Download-Statistics-Part2


Other parts

Defining the need #2

In addition to what has been said about that topic in the first part, Davide expressed the following need:

 <Davide> we would like to have information about downloads, which files where downloaded (tipically Demo package is download more than others), when download occurred and from where
 <Davide> it would be enough for us to have those information as raw data (for example within a csv file)
 ...
 <Davide> last month or last year or YTD

So if I summarize:

  • The metrics should contains per-file geographic distribution.
  • Pretty display is not a first-have, raw CSV file to download is enough for a start.
  • the download stats from the project user/leader POV should be reachable from OW2's projects dashboard/scorecard

Now about the "when": when it's said "last year or YTD": does it mean it should be available per month ?

Example CSV with YTD:

year, month, file, uniqueDownloadCount,top5Country
2018, 01,,...
(...)
2018, 03, Knowage_6.x_CE_Manual.pdf, 1234, [US30,BR24,CN18,...]
2018, 04, Knowage_6.x_CE_Manual.pdf, 567, [US30,BR24,CN18,...]
2018, 05, Knowage_6.x_CE_Manual.pdf, 8910, [US30,BR24,CN18,...]

At some point, especially for past data it would requires a storage and caching mechanism. We're not going to retrieve matomo's data again and again. Need to define how it is going to be stored.

Research with Matomo's API

In order to get visits geolocalization details, you cannot rely on Actions.getDownloads. Instead we might use the following:

curl 'https://ow2-utils.ow2.org/matomo/?module=API&method=Live.getLastVisitsDetails&idSite=5&period=month&date=2018-05-01&format=json&token_auth=anonymous&expanded=1&segment=downloadUrl=^http%3A%2F%2Fdownload.forge.ow2.org%2Fasm'

The above retrieves per visit detail when a download URL starting with http://download.forge.ow2.org/asm occurs. (here it's the whole "asm" project)
It is the visit's details that holds the geographic metadata.

For a given visit, actionsDetails nested array contains hits details.

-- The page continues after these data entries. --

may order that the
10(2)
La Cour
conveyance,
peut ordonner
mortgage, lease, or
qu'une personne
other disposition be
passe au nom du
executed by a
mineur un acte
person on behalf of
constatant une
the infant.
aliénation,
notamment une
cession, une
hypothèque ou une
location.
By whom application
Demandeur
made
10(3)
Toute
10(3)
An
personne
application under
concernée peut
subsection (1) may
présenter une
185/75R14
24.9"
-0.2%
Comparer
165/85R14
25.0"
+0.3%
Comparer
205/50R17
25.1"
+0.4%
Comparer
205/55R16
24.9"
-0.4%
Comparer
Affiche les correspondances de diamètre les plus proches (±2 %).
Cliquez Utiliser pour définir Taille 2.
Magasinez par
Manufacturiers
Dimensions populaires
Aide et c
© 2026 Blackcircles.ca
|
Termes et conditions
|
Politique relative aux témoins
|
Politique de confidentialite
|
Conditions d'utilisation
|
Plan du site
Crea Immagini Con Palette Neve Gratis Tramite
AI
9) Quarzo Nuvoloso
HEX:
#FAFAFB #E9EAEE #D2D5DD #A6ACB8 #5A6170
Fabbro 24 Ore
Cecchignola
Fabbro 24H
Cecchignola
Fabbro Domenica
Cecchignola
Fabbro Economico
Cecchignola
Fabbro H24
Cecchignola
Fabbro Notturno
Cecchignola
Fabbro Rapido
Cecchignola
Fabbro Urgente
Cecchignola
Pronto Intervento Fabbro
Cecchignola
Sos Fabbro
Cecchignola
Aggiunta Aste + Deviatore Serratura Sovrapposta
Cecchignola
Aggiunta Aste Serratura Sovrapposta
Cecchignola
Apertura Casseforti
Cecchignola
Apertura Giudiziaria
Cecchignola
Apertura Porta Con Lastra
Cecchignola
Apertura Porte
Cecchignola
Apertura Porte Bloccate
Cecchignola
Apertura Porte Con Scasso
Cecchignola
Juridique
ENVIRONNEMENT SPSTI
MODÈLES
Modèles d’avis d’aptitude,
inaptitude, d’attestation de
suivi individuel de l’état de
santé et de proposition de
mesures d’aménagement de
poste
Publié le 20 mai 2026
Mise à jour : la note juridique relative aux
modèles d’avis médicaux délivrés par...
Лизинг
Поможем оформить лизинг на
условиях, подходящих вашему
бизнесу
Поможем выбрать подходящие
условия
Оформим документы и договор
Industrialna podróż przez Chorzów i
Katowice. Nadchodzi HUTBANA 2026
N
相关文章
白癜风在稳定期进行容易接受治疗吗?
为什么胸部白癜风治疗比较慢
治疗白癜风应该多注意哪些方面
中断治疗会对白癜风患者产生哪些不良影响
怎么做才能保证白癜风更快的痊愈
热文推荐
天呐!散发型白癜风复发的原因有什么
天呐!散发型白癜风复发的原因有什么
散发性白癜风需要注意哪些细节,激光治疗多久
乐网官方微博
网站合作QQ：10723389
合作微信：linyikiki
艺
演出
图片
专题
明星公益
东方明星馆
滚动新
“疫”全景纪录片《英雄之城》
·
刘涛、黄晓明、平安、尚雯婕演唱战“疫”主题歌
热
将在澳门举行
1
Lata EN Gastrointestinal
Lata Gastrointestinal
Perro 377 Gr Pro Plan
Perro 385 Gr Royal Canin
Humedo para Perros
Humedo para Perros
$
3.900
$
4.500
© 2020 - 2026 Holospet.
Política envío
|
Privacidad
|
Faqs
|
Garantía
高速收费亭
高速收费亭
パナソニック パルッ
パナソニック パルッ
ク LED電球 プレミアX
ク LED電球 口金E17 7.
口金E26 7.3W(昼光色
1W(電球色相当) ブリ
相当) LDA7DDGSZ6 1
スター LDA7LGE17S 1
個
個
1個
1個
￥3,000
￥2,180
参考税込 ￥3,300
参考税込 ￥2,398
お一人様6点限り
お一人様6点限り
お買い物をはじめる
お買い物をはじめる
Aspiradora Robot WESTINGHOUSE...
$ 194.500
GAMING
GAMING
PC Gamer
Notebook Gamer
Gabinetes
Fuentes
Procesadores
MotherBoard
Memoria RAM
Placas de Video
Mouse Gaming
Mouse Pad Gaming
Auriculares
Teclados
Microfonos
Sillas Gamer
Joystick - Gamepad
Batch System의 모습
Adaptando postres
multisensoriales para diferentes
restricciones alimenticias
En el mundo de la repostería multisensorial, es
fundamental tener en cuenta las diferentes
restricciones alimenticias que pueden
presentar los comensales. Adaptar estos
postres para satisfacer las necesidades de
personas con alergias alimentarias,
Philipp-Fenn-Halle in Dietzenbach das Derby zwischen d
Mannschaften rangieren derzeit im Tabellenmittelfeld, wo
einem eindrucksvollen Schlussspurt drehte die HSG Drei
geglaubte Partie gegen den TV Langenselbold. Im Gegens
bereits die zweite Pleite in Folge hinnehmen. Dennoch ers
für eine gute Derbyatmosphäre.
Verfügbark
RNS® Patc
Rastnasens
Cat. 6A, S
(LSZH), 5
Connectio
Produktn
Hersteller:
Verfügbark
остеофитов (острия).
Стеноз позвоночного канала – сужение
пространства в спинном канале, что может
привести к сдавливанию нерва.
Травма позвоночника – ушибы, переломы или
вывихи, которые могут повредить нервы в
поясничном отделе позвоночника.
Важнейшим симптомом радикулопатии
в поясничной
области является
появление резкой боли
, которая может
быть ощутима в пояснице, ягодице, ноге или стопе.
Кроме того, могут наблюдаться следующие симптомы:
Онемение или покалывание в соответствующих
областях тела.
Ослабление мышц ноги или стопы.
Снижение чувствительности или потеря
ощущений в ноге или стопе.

For unique download or raw download count, one can also rely on this API method:
- if we want unique download count per file on the request period, one has to compute the json and search for the given url within all visits. If there is a match, the current visit is an unique download.
- Raw download count isn't visit-based, it's based on url hits : it is as simple as counting how many times a given url appear to all visits.
- To extract the top 5 country per file, one has to compute the json to extract which visitors has ever accessed the given file and retrieve (for example) the related countryCode

Of course one could also use a combination of Actions.getDownloads and Live.getLastVisitsDetails depending on taste/performance results.